Die Wettervorhersage für den Rest des Monats deutet noch nicht darauf hin. Aber in vielen Jahren sind die Winterdienste im Landkreis Ende November zum ersten Großeinsatz gefordert. So war es etwa im vergangenen Jahr, als am Morgen des 28. November, plötzlich alles von Glatteis überzogen war. Im Jahr davor ließ der Wintereinbruch zwar bis Anfang Dezember auf sich warten, aber ein lang anhaltender, dichter morgendlicher Schneefall sorgte dann für einiges Chaos auf den Straßen sorgte. So wie auch 2010, damals wiederum bereits am 29. November. Das chaotische Element rührt aber zumeist daher, dass jedes Mal einige Autofahrer dann erst überrascht feststellen, dass wieder mal Winter ist.

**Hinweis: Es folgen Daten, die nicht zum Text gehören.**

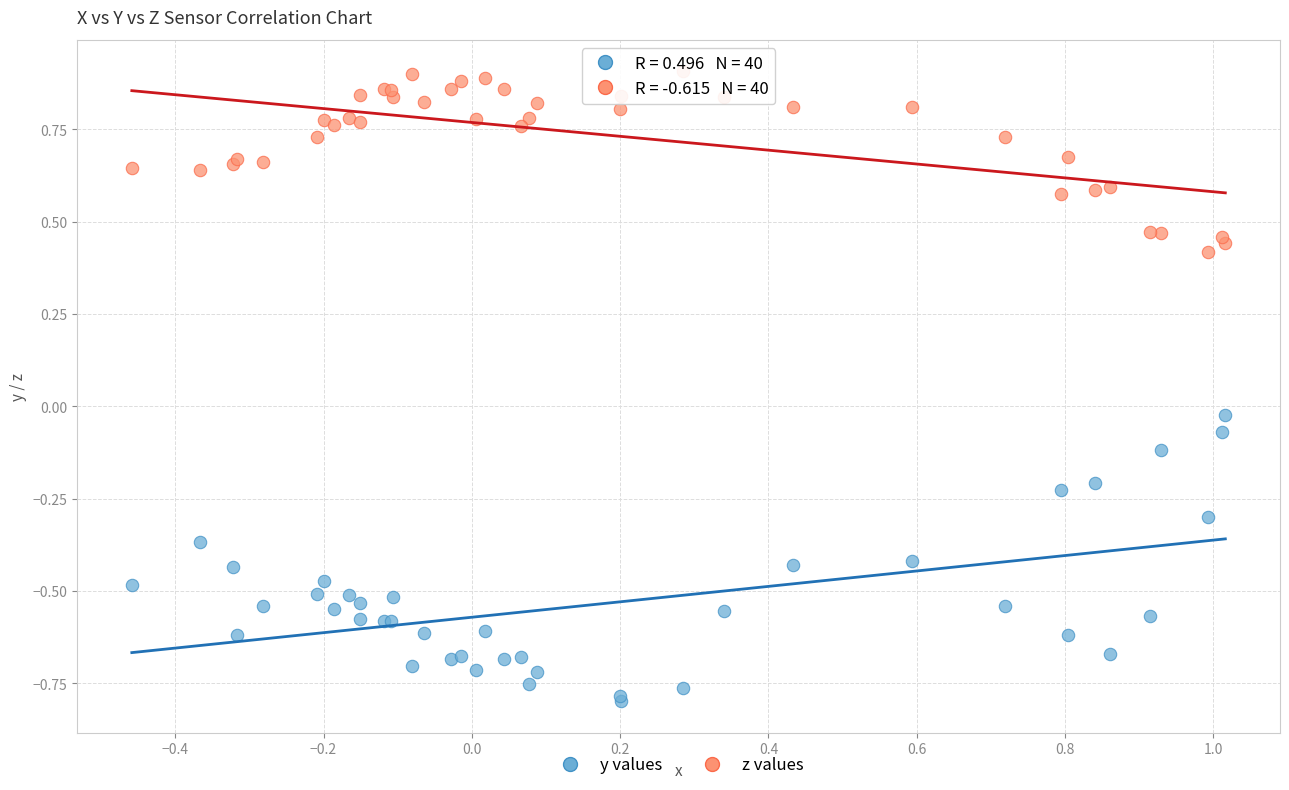

Which series has the largest Y range (max minus min)?

y values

Die Winterdienste sind in der Regel gut vorbereitet, können aber bei plötzlichen Wetterkapriolen, wie etwa Blitzeis nicht überall gleichzeitig sein. Und es gibt eine Vielzahl von Diensten, die für die Sicherheit auf den Straßen im Landkreis zuständig sind. So fallen knapp 300 Kilometer Kreisstraßen in die Zuständigkeit des Kreisbauhofs in Memmelsdorf. Der verfügt nicht nur über den eignen Fahrzeugpark, sondern arbeitet auch mit mehreren Subunternehmern zusammen. So können die Streu- und Räumfahrzeuge auch schneller in alle Winkel des Landkreises gelangen und müssen nicht erst von Memmelsdorf aus anrollen.

Viele verschiedene Meistereien

Für weitere ebenfalls knapp 300 Straßenkilometer ist dagegen die Straßenmeisterei des Staatlichen Bauamts in der Bamberger Gutenbergstraße zuständig. Die Mitarbeiter der Straßenmeiste-rei sollen auf den Bundes- und Staatsstraßen für freie Fahrt im Winter sorgen. Autobahnen werden jedoch von den Autobahn- und Straßenmeistereien der Autobahndirektion Nordbayern geräumt. Wobei für die Autobahnabschnitte innerhalb des Landkreises Bamberg wiederum verschiedene Dienststellen zuständig sind. Neben Hirschaid etwa auch Bad Staffelstein, Knetzgau, Thurnau oder Geiselwind.

Auf Gemeinde- und Ortsverbindungsstraßen haben dagegen die einzelnen Kommunen die Hoheit und damit auch die Pflicht, zum Winterdienst. Der Löwenanteil - rein von der Gesamtstrecke her - entfällt also auf die 36 Landkreisgemeinden, die den Winterdienst ihrerseits wieder unterschiedlich geregelt haben.

Neues größeres Salzlager

Wenn es glatt wird und schneit - und am besten schon Stunden vorher - sind im Landkreis also mehr als 40 verschiedene Einrichtungen gefordert. Gut vorbereitet dürften sie alle sein. Und selbst nach dem vergangenen Winter, der kaum einer war, rechnet keiner damit, dass das zum Dauerzustand wird.

So hat etwa der Landkreis im seinem Bauhof eine neue Salzlagerhalle errichtet. Sie soll bis Mitte Dezember offiziell eingeweiht werden. Das neue Lager fasst nun 2200 Tonnen Salz. Das sind 700 Tonnen mehr als das alte Lager, das mit 1500 Tonnen ziemlich genau den durchschnittlichen Bedarf einer Wintersaison fassen konnte.
Mit dem neuen Lager hofft man im Landratsamt aber auch Spitzen abfangen zu können. Ein teurer Nachkauf von Salz in einem eis- und schneereichen Winter soll damit vermieden werden. In den vergangenen Jahren war dies mehrfach der Fall. Allerdings, so haben frühere Nachfragen des Fränkischen Tags zu diesem jährlich wiederkehrenden Thema ergeben, wurde in manchen Jahren - wie etwa dem extrem schneereichen Winter 2009/2010 der Verbrauch des Kreisbauhofs vom Landrats auch schon mal auf 2500 Tonnen beziffert.

Die Trennung der Einsatzbereiche erfolgt allerdings recht strikt. So übernimmt der Kreisbauhof außer auf den Kreisstraßen lediglich auf einigen wenigen Abschnitten von Gemeindestraßen den Räum- und Streudienst. So etwa auf der Zufahrt zur Giechburg und dem dortigen Parkplatz.

Einsatz von 2.30 bis 23 Uhr

Insgesamt trägt der Kreisbauhof mit zwölf Fahrzeugen zum Winterdienst im Landkreis bei. Die Mitarbeiter sind dazu - in mehreren Schichten - von 2.30 Uhr bis 23 Uhr einsatzbereit - oder im Einsatz.